= CUPLIKAN DOKUMEN =
Akademisi Ini Tekankan Restorative Justice dalam Revisi UU ITE
Profil

Akademisi Ini Tekankan Restorative Justice dalam Revisi UU ITE

Penegakan hukum terkait UU ITE harus menjadi instrumen terakhir sebagai ultimum remedium. Terpenting bagaimana mendidik masyarakat agar melek hukum, teknologi, dan etika.

Oleh:
Ady Thea DA
Bacaan 3 Menit
Dekan FH Universitas Pasundan Anthon F Susanto saat Instagram Live Program Hukumonline Academy bertajuk 'Darurat Revisi UU ITE', Selasa (9/3/2021). Foto: RES
Dekan FH Universitas Pasundan Anthon F Susanto saat Instagram Live Program Hukumonline Academy bertajuk 'Darurat Revisi UU ITE', Selasa (9/3/2021). Foto: RES

Presiden Joko Widodo telah mewacanakan untuk kembali merevisi UU ITE. Jokowi menyebut banyak masyarakat yang saling lapor dengan menggunakan UU ITE. Intinya UU ITE untuk menjaga ruang digital Indonesia agar bersih, sehat, beretika, dan dapat dimanfaatkan secara produktif. Jokowi berharap pelaksanaan UU ITE jangan sampai menimbulkan rasa ketidakadilan.

Selaras itu Jokowi meminta Kapolri dan jajarannya lebih selektif menerima laporan pelanggaran UU ITE. Bahkan mengarahkan untuk dibuat pedoman interpretasi resmi terhadap pasal-pasal UU ITE yang bisa menimbulkan multitafsir. “Kalau UU ITE tidak bisa memberikan rasa keadilan, ya saya akan minta kepada DPR untuk bersama-sama merevisi UU ini, UU ITE ini, karena di sinilah hulunya,” kata Presiden sebagaimana dikutip laman setkab.go.id, medio Februari 2021 lalu.

Arahan untuk merevisi UU ITE itu ditindaklanjuti Menkopolhukam dengan membentuk Tim Kajian UU ITE melalui Kepmenkopolhukam No.22 Tahun 2021. Sampai saat ini Tim masih bekerja menjaring masukan dari masyarakat termasuk dari pihak pelapor dan terlapor dalam kasus terkait UU ITE. Wacana revisi UU ITE ini mengundang perhatian publik, termasuk dari kalangan akademisi.

= KUMPULAN TUGAS =
(1) Ringkaslah paragraf dalam artikel tentang revisi UU ITE yang diawali dengan "Presiden Joko Widodo telah mewacanakan" menjadi versi yang lebih singkat tanpa menghilangkan fakta utamanya.
(2) Salinlah bagian artikel tentang revisi UU ITE yang dimulai dengan "Selaras itu Jokowi" dan berlanjut hingga "dari kalangan akademisi.".

= DATA YANG DITAMPILKAN =

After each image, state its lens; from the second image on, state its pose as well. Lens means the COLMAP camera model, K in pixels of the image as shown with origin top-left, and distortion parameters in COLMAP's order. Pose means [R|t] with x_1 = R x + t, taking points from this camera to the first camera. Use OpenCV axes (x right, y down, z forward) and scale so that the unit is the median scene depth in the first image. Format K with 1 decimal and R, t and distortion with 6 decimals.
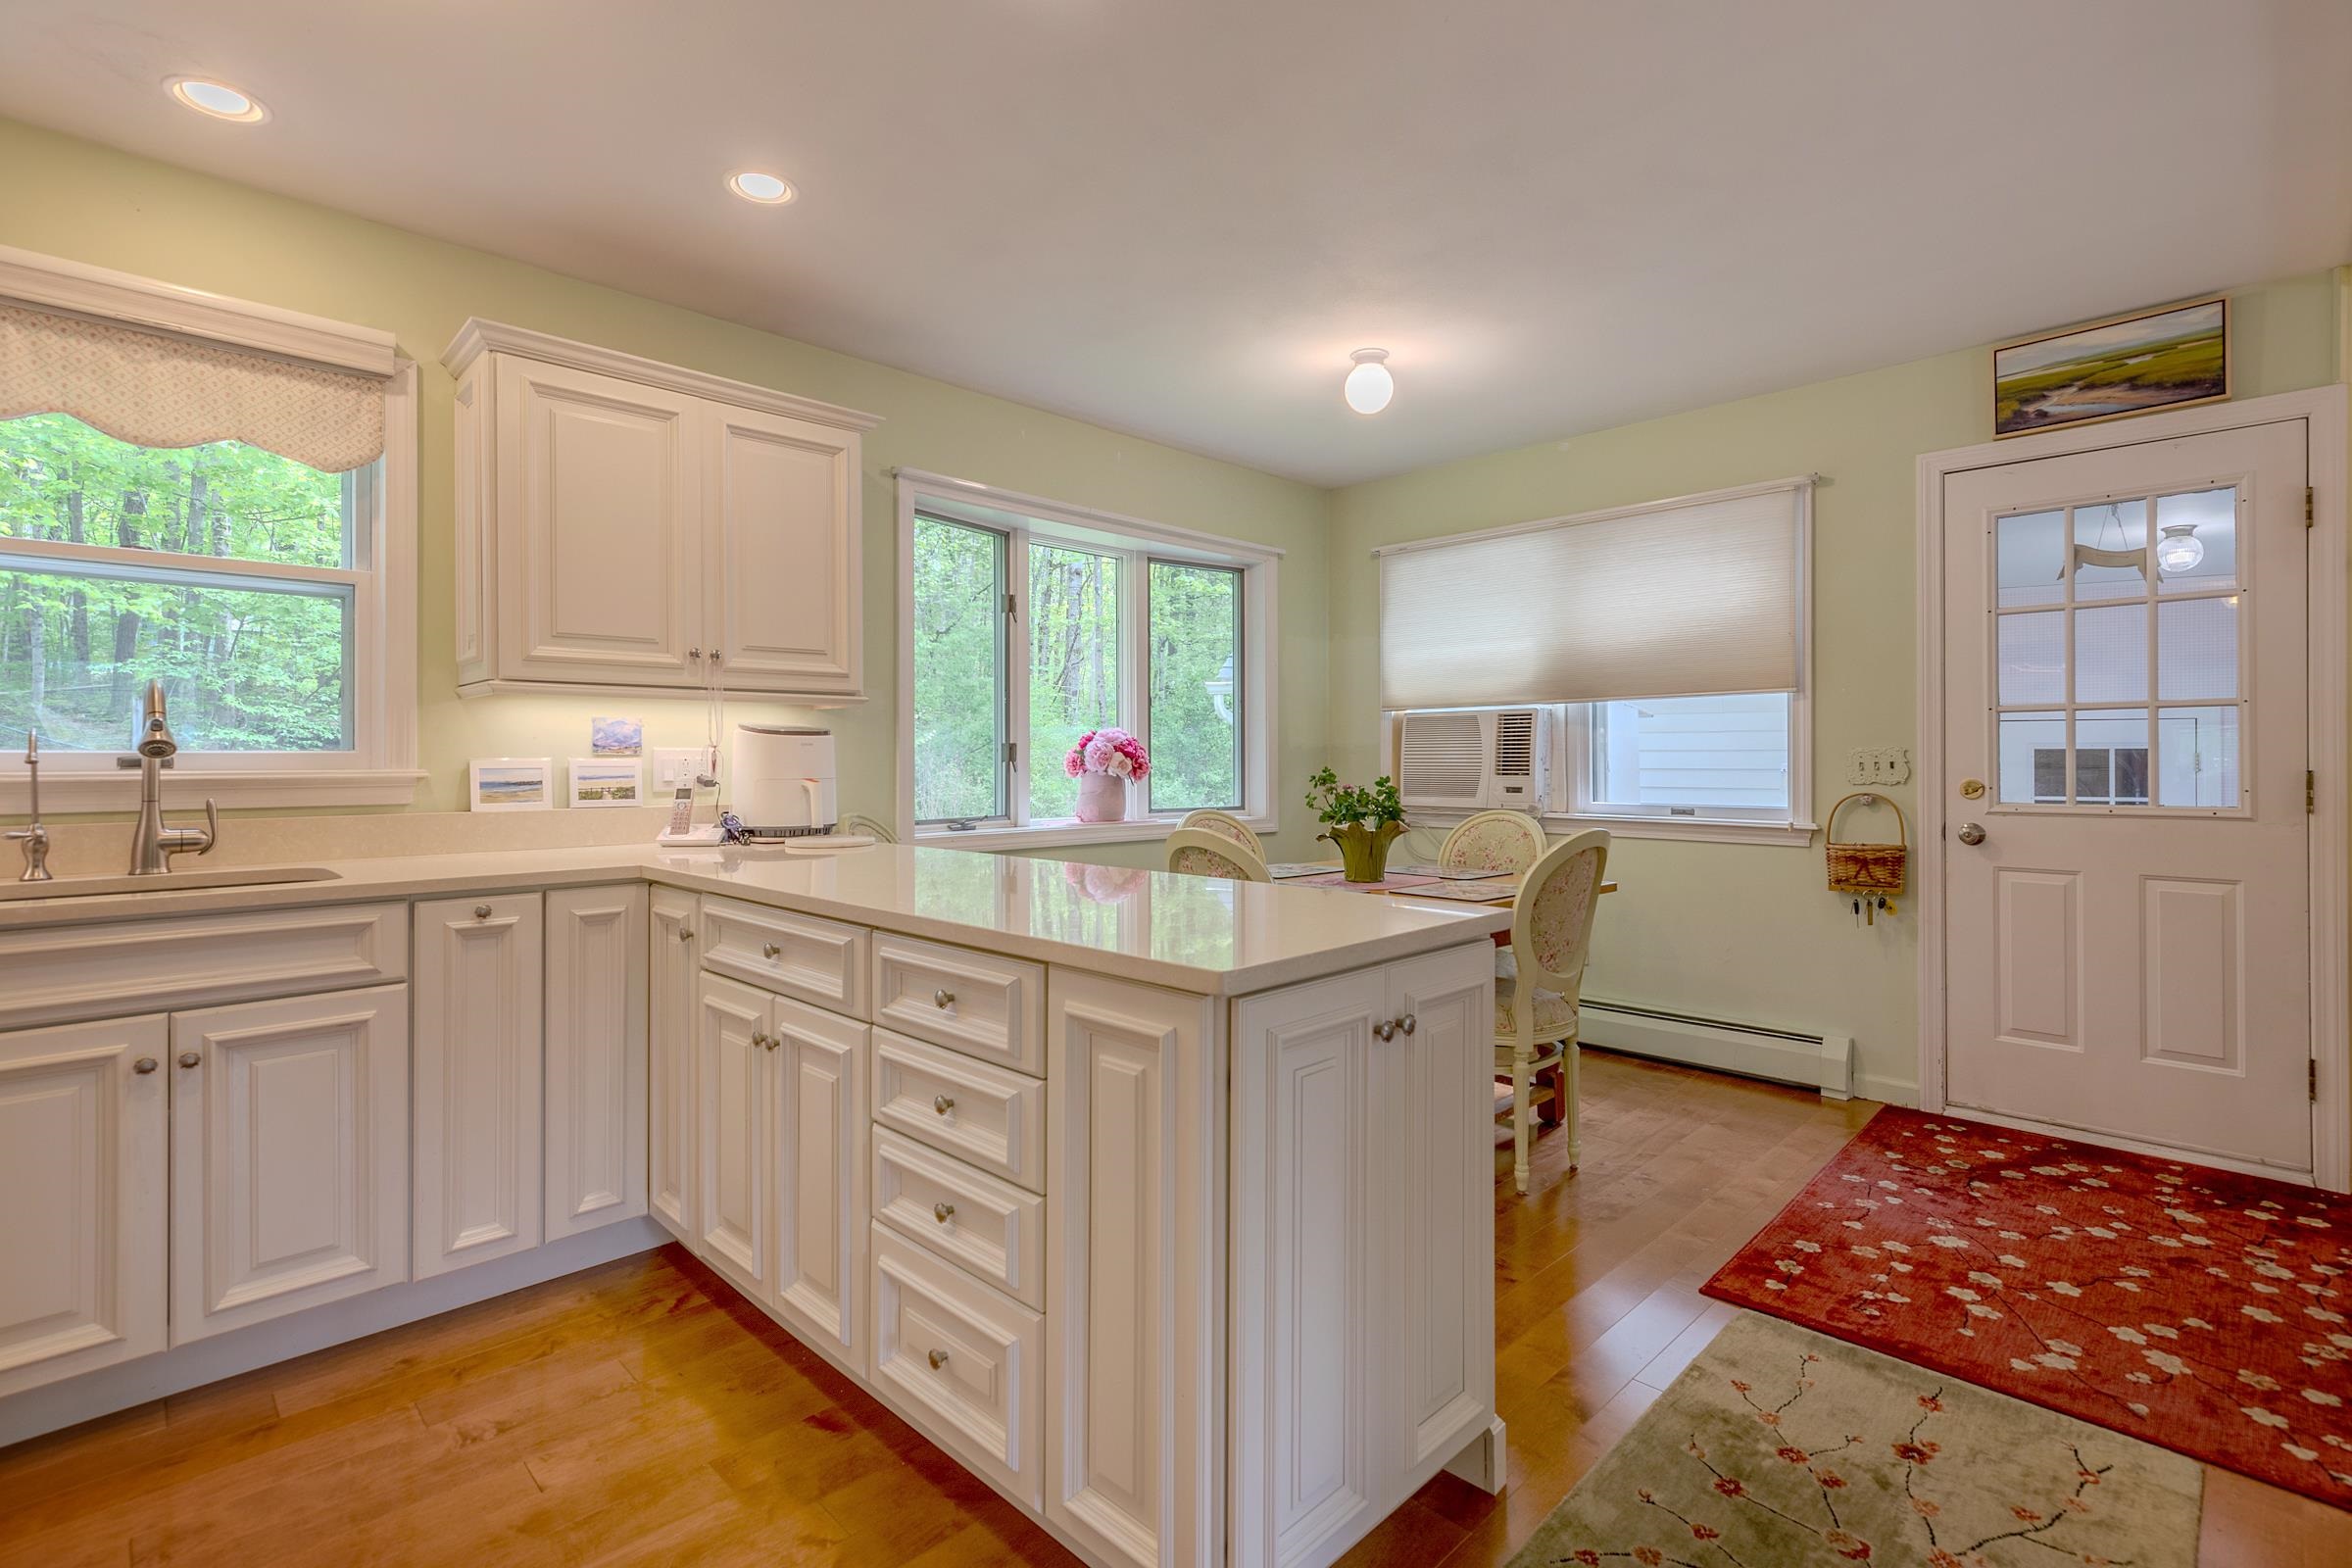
lens RADIAL K [[1072.3, 0, 1184.1], [0, 1072.3, 754.6], [0, 0, 1]] dist [0.001593, 0.000333]
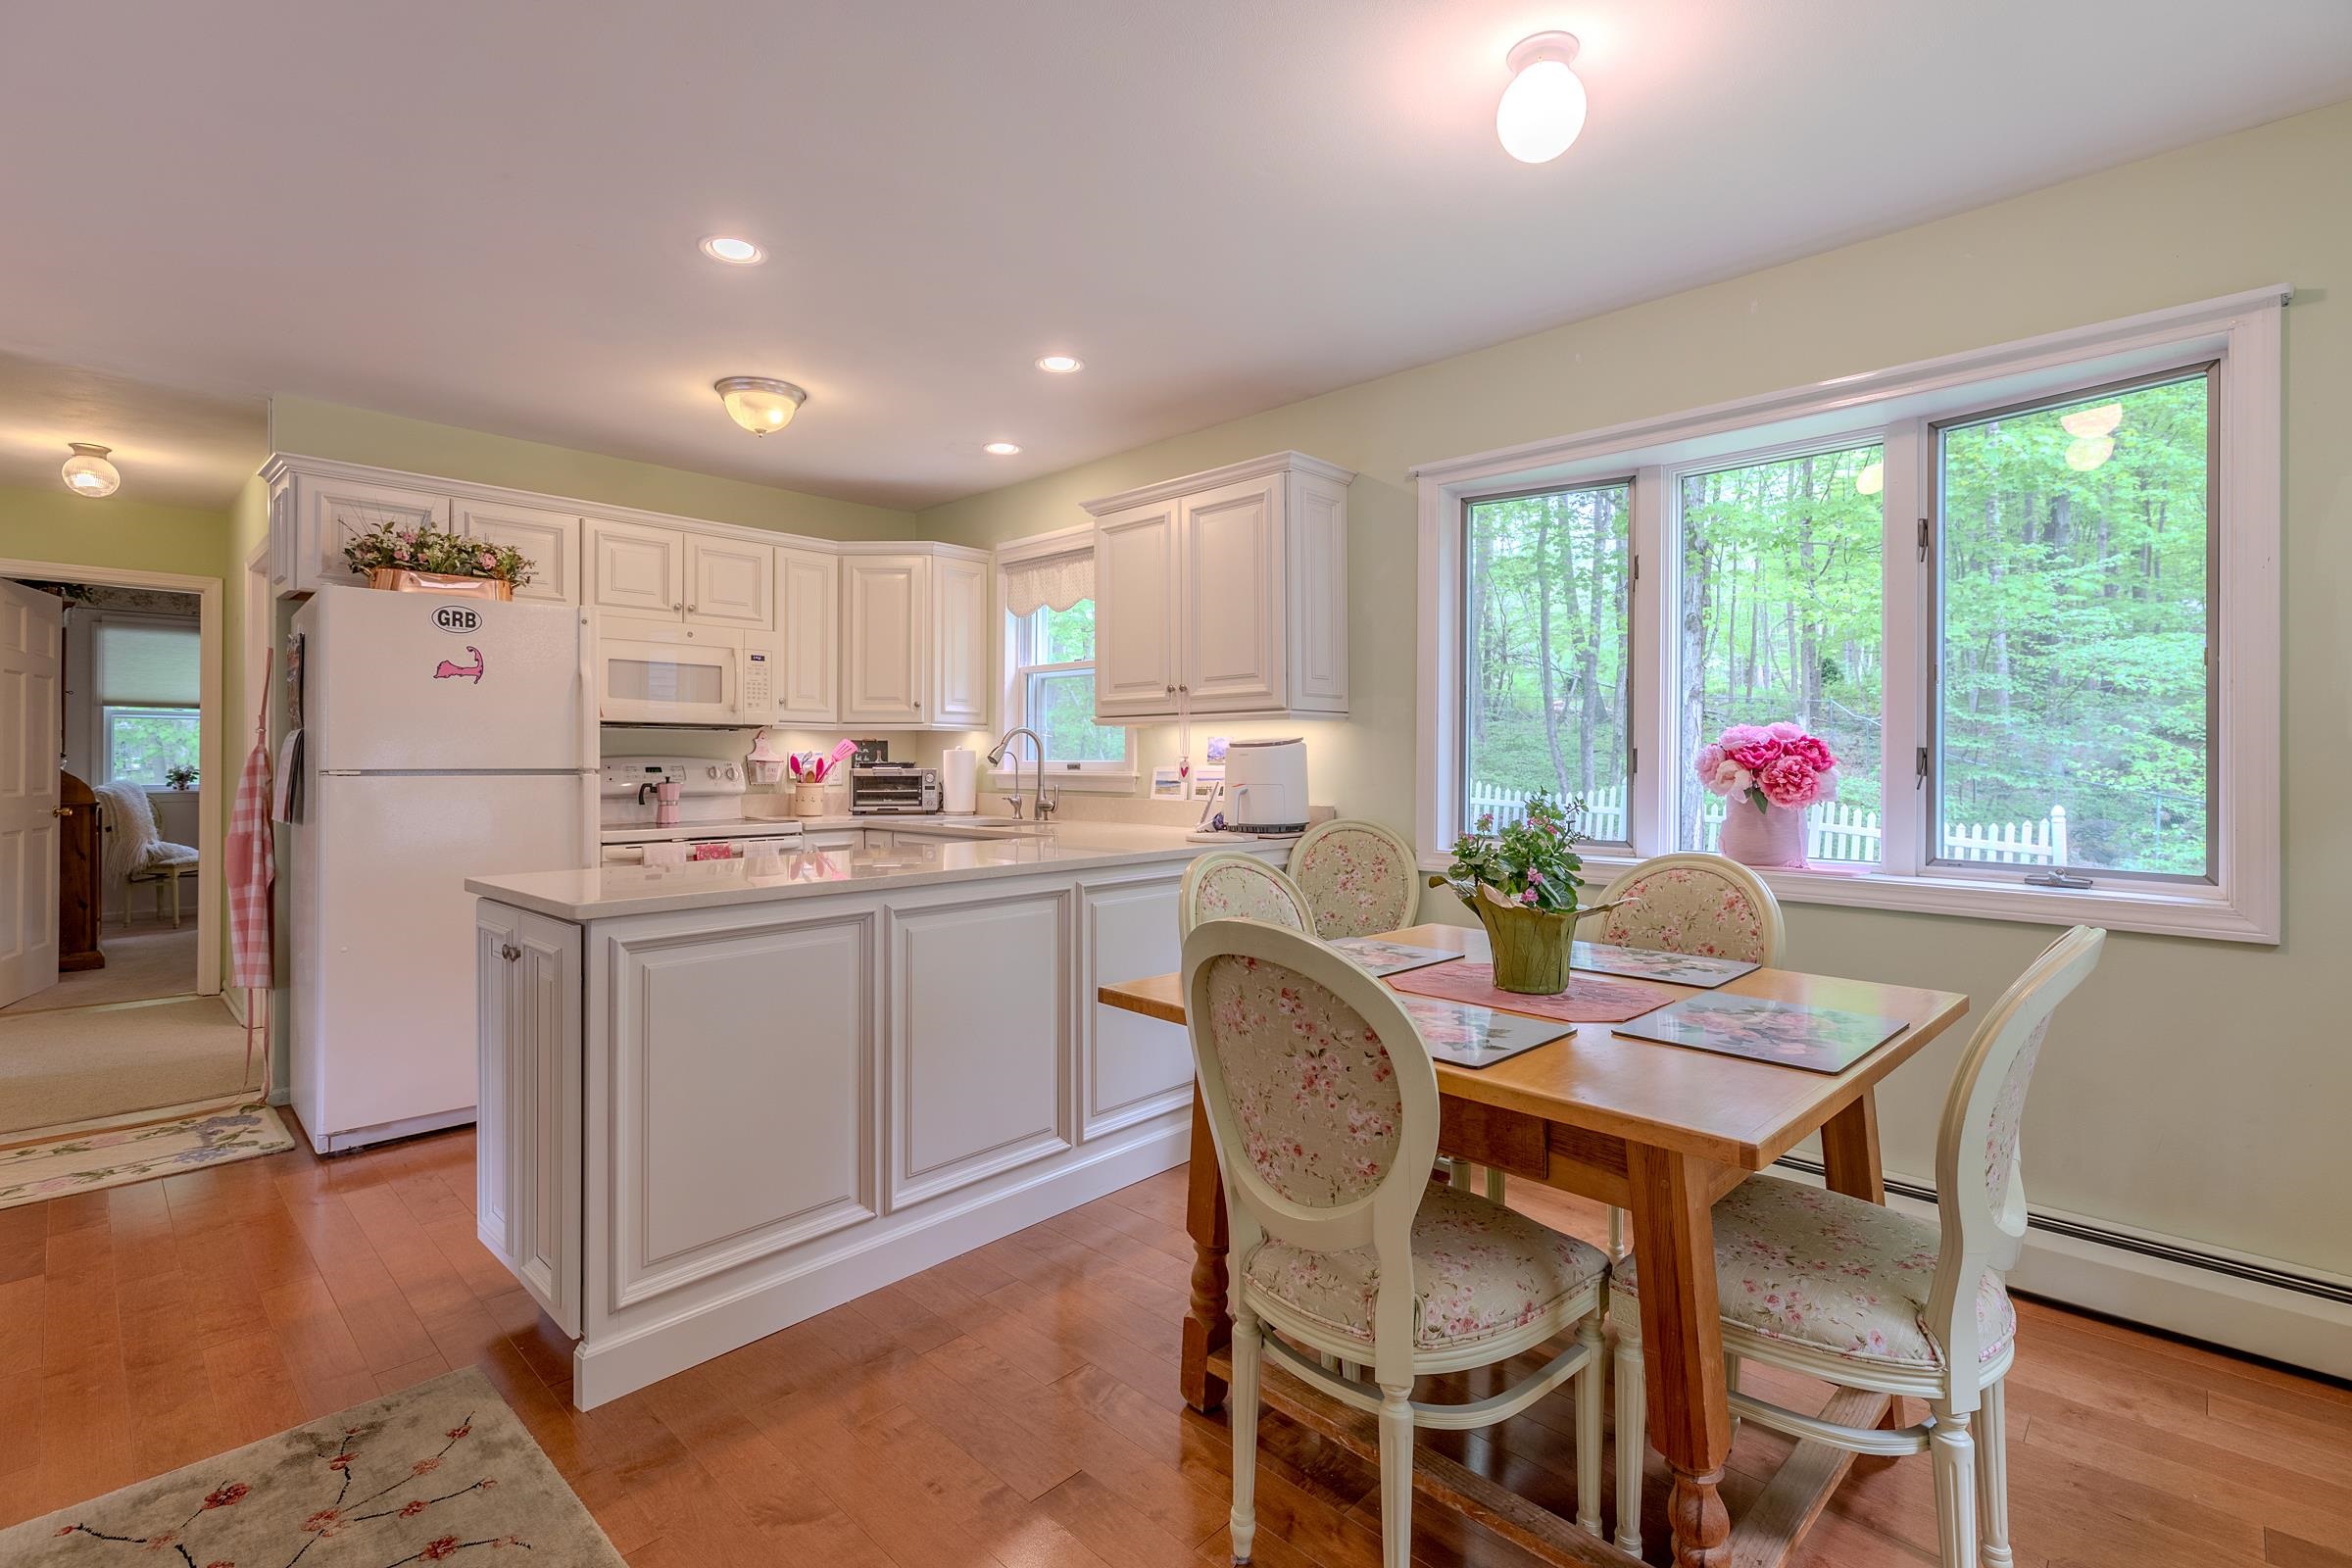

= JAWABAN TUGAS =
(1) Presiden Joko Widodo mewacanakan revisi kembali UU ITE karena banyak masyarakat saling melapor menggunakan undang-undang tersebut. Menurutnya, UU ITE bertujuan menjaga ruang digital Indonesia agar bersih, sehat, beretika, dan produktif. Ia berharap pelaksanaannya tidak menimbulkan rasa ketidakadilan.

(2)
Selaras itu Jokowi meminta Kapolri dan jajarannya lebih selektif menerima laporan pelanggaran UU ITE. Bahkan mengarahkan untuk dibuat pedoman interpretasi resmi terhadap pasal-pasal UU ITE yang bisa menimbulkan multitafsir. “Kalau UU ITE tidak bisa memberikan rasa keadilan, ya saya akan minta kepada DPR untuk bersama-sama merevisi UU ini, UU ITE ini, karena di sinilah hulunya,” kata Presiden sebagaimana dikutip laman setkab.go.id, medio Februari 2021 lalu.

Arahan untuk merevisi UU ITE itu ditindaklanjuti Menkopolhukam dengan membentuk Tim Kajian UU ITE melalui Kepmenkopolhukam No.22 Tahun 2021. Sampai saat ini Tim masih bekerja menjaring masukan dari masyarakat termasuk dari pihak pelapor dan terlapor dalam kasus terkait UU ITE. Wacana revisi UU ITE ini mengundang perhatian publik, termasuk dari kalangan akademisi.